_EXERCISE DIRECTIONS_
The expected output is every line from the one containing "left wrist: (1306, 883)" to the end of the data below, exactly, and no other line.

Collected data entries:
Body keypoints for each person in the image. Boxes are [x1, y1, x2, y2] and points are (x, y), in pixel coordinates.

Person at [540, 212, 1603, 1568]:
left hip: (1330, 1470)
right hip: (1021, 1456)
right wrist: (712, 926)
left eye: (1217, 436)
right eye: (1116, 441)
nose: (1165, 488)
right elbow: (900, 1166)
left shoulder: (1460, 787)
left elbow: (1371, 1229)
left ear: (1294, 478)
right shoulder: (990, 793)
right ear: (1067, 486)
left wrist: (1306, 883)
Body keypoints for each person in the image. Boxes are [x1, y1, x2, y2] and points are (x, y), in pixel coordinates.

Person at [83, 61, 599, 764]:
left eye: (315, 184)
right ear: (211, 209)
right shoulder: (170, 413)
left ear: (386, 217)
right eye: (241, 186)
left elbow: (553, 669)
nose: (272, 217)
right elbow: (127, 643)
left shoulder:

_EXPECTED ANSWER_
left wrist: (1306, 883)
Body keypoints for each person in the image. Boxes are [x1, y1, x2, y2] and points are (x, y), in pixel coordinates.

Person at [83, 61, 599, 764]:
left eye: (315, 184)
right ear: (211, 209)
right shoulder: (170, 413)
left ear: (386, 217)
right eye: (241, 186)
left elbow: (553, 669)
nose: (272, 217)
right elbow: (127, 643)
left shoulder:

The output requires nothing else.